Der Clusterin-Inhibitor ist gut verträglich, es traten kaum mehr Nebenwirkungen vom Grad 3–4 auf als im Kontrollarm. Die mangelnde Wirksamkeit war auch nicht durch die Folgetherapien zu erklären: Ungefähr gleich viele Patienten in beiden Armen hatten im Anschluss noch andere wirksame Therapien wie Cabazitaxel, Enzalutamid oder Abirateron erhalten.
Eine mögliche Erklärung für den Misserfolg ist laut Fizazi, dass die verwendeten Dosierungen das Zielmolekül Clusterin nicht ausreichend hemmen: So überlebten in einer Landmark-Analyse im experimentellen Arm die Patienten länger, bei denen die Clusterin-Titer im Serum unter der Behandlung stärker abfielen. Die Entwicklung der Substanz geht jedenfalls weiter: In der ENSPIRIT-Studie erhalten vorbehandelte Patienten mit nicht-kleinzelligem Lungenkarzinom randomisiert Docetaxel mit oder ohne Custirsen. Die ersten Ergebnisse werden gegen Ende des Jahres erwartet.
Josef Gulden
Literatur
1. Galsky MD et al. ESMO 2016, Abstract #LBA31_PR.

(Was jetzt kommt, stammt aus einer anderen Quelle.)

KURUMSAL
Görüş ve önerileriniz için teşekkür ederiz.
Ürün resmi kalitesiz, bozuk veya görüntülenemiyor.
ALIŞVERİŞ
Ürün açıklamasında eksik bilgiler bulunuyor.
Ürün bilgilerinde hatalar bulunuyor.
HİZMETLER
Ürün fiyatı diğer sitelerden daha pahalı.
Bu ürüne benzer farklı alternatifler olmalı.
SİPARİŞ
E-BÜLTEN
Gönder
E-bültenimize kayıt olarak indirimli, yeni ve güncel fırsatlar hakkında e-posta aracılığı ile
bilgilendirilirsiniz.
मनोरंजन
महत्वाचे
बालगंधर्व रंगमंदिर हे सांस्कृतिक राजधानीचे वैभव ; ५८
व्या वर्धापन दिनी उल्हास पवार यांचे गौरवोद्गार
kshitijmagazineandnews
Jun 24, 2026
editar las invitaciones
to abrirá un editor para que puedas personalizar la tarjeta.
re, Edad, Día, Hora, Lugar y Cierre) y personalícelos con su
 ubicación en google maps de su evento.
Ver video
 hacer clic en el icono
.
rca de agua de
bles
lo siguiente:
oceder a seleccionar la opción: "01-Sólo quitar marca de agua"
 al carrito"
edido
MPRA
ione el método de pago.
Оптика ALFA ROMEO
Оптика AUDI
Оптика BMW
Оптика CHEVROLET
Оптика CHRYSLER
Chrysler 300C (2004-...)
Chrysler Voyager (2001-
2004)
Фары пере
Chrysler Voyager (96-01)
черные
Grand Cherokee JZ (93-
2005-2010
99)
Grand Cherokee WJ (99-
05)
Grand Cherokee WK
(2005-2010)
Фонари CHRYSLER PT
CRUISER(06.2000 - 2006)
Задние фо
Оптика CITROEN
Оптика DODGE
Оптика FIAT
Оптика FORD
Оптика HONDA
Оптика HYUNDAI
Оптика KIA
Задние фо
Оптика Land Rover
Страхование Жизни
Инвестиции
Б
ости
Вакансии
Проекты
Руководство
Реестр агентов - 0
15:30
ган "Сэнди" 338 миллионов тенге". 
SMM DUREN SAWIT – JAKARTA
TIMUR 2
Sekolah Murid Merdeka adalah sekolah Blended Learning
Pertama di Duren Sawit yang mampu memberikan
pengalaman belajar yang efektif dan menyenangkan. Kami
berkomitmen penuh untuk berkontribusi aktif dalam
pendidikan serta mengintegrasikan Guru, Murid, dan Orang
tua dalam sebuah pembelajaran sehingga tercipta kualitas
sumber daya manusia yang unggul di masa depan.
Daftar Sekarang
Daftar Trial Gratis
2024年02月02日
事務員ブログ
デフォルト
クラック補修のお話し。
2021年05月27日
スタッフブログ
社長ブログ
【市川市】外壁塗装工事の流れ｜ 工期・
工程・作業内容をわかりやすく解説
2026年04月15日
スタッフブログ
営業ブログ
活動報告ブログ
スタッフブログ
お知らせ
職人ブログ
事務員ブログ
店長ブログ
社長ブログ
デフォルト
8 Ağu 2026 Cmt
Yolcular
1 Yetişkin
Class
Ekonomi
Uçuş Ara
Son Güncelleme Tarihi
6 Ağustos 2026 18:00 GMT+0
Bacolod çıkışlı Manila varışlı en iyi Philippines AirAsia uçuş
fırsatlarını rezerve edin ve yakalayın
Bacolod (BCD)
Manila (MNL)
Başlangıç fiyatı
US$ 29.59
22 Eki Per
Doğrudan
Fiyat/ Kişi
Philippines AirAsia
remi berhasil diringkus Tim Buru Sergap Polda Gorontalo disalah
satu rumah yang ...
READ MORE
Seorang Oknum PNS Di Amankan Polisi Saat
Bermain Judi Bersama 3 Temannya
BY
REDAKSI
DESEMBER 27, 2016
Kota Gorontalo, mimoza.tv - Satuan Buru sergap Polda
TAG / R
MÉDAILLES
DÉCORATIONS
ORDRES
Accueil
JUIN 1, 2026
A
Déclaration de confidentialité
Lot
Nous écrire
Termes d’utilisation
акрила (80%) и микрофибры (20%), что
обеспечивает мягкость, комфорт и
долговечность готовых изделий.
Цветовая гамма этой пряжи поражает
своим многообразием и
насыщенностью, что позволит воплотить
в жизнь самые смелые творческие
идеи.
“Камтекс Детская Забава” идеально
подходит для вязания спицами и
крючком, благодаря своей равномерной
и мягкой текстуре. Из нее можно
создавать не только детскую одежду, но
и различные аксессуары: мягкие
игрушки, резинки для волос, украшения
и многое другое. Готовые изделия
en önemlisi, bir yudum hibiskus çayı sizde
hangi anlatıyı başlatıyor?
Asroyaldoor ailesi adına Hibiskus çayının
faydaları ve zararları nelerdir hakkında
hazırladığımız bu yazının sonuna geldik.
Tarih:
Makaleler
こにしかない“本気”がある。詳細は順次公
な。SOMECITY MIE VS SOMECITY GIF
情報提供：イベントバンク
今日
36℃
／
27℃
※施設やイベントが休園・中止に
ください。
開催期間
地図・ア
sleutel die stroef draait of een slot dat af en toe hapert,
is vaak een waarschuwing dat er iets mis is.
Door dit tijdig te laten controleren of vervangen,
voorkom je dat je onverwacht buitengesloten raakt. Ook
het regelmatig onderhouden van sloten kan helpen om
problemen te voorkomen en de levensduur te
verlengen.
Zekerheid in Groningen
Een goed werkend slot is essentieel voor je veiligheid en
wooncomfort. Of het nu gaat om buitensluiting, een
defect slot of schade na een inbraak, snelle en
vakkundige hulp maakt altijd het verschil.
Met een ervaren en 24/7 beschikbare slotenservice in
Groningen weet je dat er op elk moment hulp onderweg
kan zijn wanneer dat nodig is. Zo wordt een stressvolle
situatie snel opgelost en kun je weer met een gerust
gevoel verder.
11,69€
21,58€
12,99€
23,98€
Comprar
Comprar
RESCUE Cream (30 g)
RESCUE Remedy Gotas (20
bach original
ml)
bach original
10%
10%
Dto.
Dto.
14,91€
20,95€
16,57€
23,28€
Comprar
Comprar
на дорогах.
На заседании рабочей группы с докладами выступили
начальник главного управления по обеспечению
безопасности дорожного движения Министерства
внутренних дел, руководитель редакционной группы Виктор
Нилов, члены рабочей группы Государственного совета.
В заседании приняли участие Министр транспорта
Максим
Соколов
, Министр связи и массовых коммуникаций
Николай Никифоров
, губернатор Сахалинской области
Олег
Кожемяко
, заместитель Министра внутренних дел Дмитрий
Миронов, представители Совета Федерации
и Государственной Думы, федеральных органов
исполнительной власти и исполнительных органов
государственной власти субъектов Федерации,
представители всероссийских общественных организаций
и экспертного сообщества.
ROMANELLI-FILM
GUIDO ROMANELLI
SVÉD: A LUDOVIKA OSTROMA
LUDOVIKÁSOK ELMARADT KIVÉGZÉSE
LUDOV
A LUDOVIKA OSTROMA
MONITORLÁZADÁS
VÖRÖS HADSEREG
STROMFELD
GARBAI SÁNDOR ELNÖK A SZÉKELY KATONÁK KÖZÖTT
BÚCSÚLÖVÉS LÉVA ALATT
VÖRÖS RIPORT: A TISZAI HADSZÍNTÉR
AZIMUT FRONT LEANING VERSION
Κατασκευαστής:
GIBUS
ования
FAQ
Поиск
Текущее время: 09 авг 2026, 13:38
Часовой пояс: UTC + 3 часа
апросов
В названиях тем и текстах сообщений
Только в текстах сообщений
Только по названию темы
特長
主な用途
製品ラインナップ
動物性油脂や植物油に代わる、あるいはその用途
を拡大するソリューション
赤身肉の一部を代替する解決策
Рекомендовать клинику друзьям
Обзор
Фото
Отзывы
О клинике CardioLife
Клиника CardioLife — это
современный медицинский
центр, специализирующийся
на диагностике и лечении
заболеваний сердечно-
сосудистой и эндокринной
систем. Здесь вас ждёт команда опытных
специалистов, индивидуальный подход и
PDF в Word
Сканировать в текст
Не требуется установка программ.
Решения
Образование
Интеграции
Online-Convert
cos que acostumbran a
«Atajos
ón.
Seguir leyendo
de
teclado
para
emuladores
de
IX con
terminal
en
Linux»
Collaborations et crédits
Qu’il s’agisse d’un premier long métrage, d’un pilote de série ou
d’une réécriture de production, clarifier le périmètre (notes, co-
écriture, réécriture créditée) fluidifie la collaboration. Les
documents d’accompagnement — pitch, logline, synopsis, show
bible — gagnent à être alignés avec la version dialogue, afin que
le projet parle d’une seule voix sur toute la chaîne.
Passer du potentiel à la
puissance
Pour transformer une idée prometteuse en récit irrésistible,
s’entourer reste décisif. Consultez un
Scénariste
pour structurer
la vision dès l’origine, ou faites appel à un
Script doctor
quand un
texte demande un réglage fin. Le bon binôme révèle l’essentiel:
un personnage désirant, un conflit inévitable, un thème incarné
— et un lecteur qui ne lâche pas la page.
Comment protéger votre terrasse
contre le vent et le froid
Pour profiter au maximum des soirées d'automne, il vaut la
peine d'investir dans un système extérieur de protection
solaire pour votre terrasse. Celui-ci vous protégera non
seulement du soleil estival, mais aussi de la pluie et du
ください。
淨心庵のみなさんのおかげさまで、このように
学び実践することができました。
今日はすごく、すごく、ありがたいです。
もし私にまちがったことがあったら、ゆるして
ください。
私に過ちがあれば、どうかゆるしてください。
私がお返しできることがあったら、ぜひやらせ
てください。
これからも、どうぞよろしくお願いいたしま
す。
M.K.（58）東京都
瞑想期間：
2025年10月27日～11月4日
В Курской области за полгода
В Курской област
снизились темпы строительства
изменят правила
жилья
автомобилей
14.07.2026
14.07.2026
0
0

2. Balan A et al. ESMO 2016, Abstract #LBA32_PR.
3. Ravaud A et al. ESMO 2016, Abstract #LBA11_PR.
4. Ravaud A et al. N Engl J Med 2016, Oct 10 [prepub ahead of print, DOI 10.1056/NEJMoa1611406].
5. Choueiri T et al. ESMO 2016, Abstract #LBA30_PR.
6. Fizazi K et al. ESMO 2016, Abstract #LBA09_PR.